Oleh: Kyai M. Hamdan Suhaemi
Harinya kaum proletar adalah hari kesusahan, kesedihan dan kemiskinan. Miskin tanpa aset, tanpa kapital dan juga miskin secara struktur sosial. Yang terasa, keterpinggiran dari pengakuan sosial, keterasingan dari sistem nilai sosial. Kondisi sosial kaum ini dalam pandangan pengamat sosial Boy Raja Marpaung, bahwa strata kasta kehidupan sosial atau kelas-kelas masyarakat yang ada, proletar merupakan kelas yang paling bawah.
Jika kita mengingat di buku pelajaran sosiologi maka akan ada gambaran kelas-kelas masyarakat. Gambaran yang berbentuk piramida dan di bagi menjadi tiga bagian yakni, kelas di bagian teratas, kelas menengah dan kelas bawah. Proletar menempati bagian terbawah dari bagian kelas terbawah tersebut. Proletar atau kelas yang terbawah dari strata kehidupan sosial dan sisanya merupakan kaum borjuis dan kaum pemilik modal.
Proletar atau proletariat ini berasal dari kata latin proles yang artiannya kelas sosial rendah. Maka kaum proletar ini sering disamakan dengan para buruh, buruh tani, petani, gelandangan dan kaum miskin kota, karena merekalah yang menempati bagian terbawah dari segitiga piramida tadi. Namun dalam sejatinya kaum proletar ini merupakan kelas terbawah yakni mereka yang hanya mengandalkan otot nya atau sering kita sebut buruh.
Kemerdekaan yang ke-76 tentu kita melihatnya tidak parsial adalah terbebaskannya dari ketertindasan dan belenggu kekejaman sistem penjajahan. Patut disyukuri, hari ini kita menjadi manusia merdeka. Meski masih kita dapati ketersingkiran beberapa anak negeri ini dari limpahan kemerdekaan, di saat negara tengah memasuki situasi liberalisme ekonomi dan demokrasi liberal.

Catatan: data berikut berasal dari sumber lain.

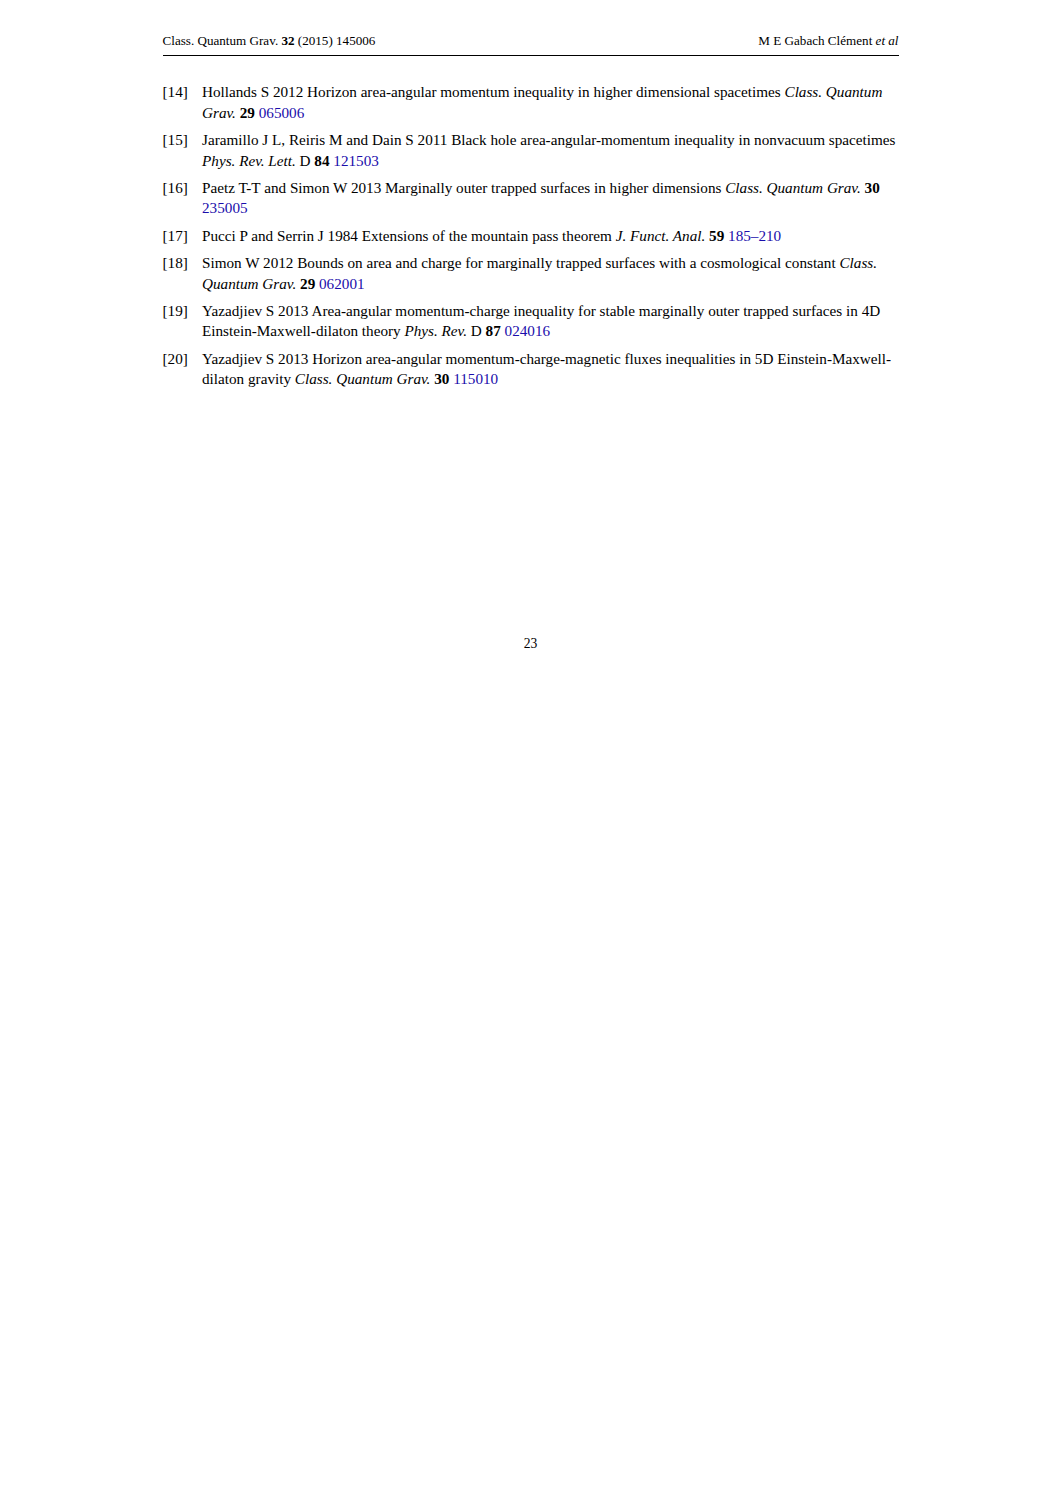Class. Quantum Grav. 32 (2015) 145006 M E Gabach Clément et al
[14] Hollands S 2012 Horizon area-angular momentum inequality in higher dimensional spacetimes Class. Quantum Grav. 29 065006
[15] Jaramillo J L, Reiris M and Dain S 2011 Black hole area-angular-momentum inequality in nonvacuum spacetimes Phys. Rev. Lett. D 84 121503
[16] Paetz T-T and Simon W 2013 Marginally outer trapped surfaces in higher dimensions Class. Quantum Grav. 30 235005
[17] Pucci P and Serrin J 1984 Extensions of the mountain pass theorem J. Funct. Anal. 59 185–210
[18] Simon W 2012 Bounds on area and charge for marginally trapped surfaces with a cosmological constant Class. Quantum Grav. 29 062001
[19] Yazadjiev S 2013 Area-angular momentum-charge inequality for stable marginally outer trapped surfaces in 4D Einstein-Maxwell-dilaton theory Phys. Rev. D 87 024016
[20] Yazadjiev S 2013 Horizon area-angular momentum-charge-magnetic fluxes inequalities in 5D Einstein-Maxwell-dilaton gravity Class. Quantum Grav. 30 115010
23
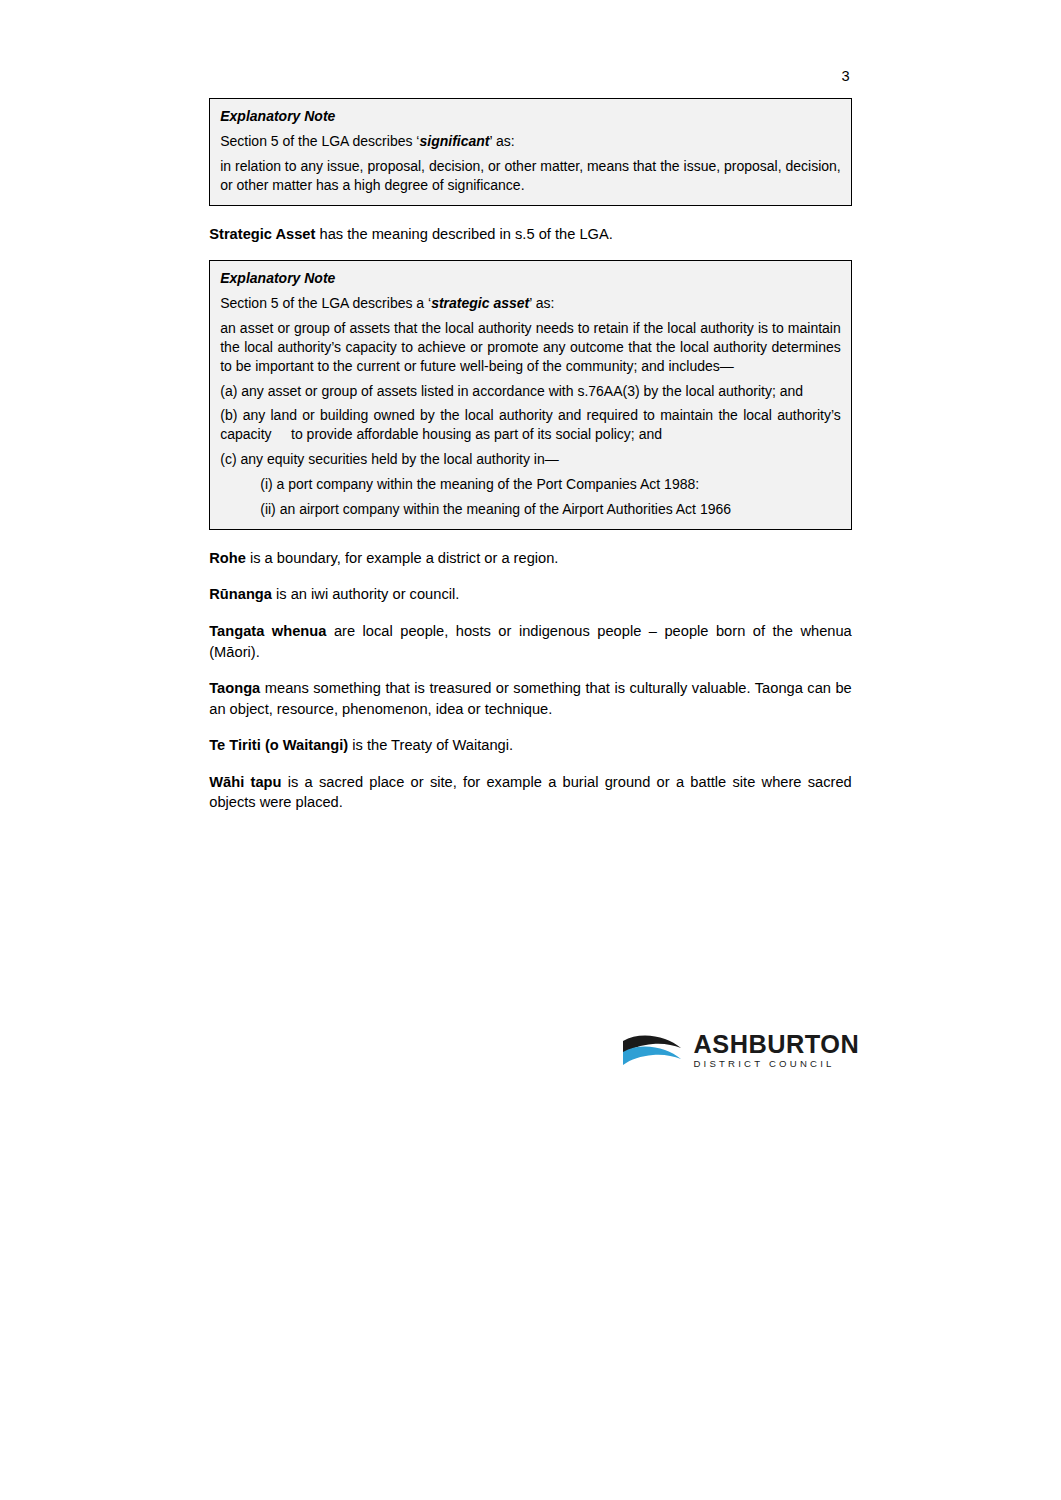3
Explanatory Note
Section 5 of the LGA describes ‘significant’ as:
in relation to any issue, proposal, decision, or other matter, means that the issue, proposal, decision, or other matter has a high degree of significance.
Strategic Asset has the meaning described in s.5 of the LGA.
Explanatory Note
Section 5 of the LGA describes a ‘strategic asset’ as:
an asset or group of assets that the local authority needs to retain if the local authority is to maintain the local authority’s capacity to achieve or promote any outcome that the local authority determines to be important to the current or future well-being of the community; and includes—
(a) any asset or group of assets listed in accordance with s.76AA(3) by the local authority; and
(b) any land or building owned by the local authority and required to maintain the local authority’s capacity to provide affordable housing as part of its social policy; and
(c) any equity securities held by the local authority in—
(i) a port company within the meaning of the Port Companies Act 1988:
(ii) an airport company within the meaning of the Airport Authorities Act 1966
Rohe is a boundary, for example a district or a region.
Rūnanga is an iwi authority or council.
Tangata whenua are local people, hosts or indigenous people – people born of the whenua (Māori).
Taonga means something that is treasured or something that is culturally valuable. Taonga can be an object, resource, phenomenon, idea or technique.
Te Tiriti (o Waitangi) is the Treaty of Waitangi.
Wāhi tapu is a sacred place or site, for example a burial ground or a battle site where sacred objects were placed.
ASHBURTON
DISTRICT COUNCIL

Kita tengok di pojok-pojok keterasingan kaum proletar tanpa kapital, tanpa kerja, tanpa penghasilan tengah meratapi nasib dan harapan hidup. Mang Becak, Bibi pembantu rumah tangga, mang petukang, mang buruh, abang bakso, mang pedagang sate, jompo-jompo yang masih terserak di sudut-sudut kehidupannya. Mereka tegar, tanpa keluh meski bercucur peluh. Hidup memang terus diperjuangan tapi tidak untuk nilai. Mereka hanya untuk menyambung nafas.
Terjangan virus ini semakin meluruskan kegetiran hidup mereka. Sudahlah susah untuk makan, susah untuk kebutuhan sandang dan papan, mereka juga tengah menghadapi bayang-bayang hitam kematian. Kita melihatnya dengan menggigit jari kuat-kuat.